Every record below should be transcribed exactly. Omit the images.

(AVAILABLE DATA Opens)

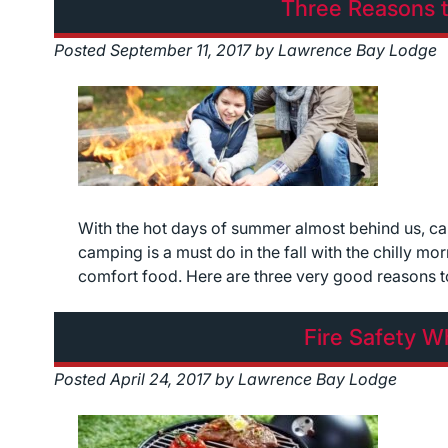
Three Reasons t
Posted
September 11, 2017
by
Lawrence Bay Lodge
With the hot days of summer almost behind us, cam
camping is a must do in the fall with the chilly m
comfort food. Here are three very good reasons 
Fire Safety 
Posted
April 24, 2017
by
Lawrence Bay Lodge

(AVAILABLE DATA Closes)

**SOLUTION FOR THIS PROBLEM:**
Three Reasons t
Posted
September 11, 2017
by
Lawrence Bay Lodge
With the hot days of summer almost behind us, cam
camping is a must do in the fall with the chilly m
comfort food. Here are three very good reasons 
Fire Safety 
Posted
April 24, 2017
by
Lawrence Bay Lodge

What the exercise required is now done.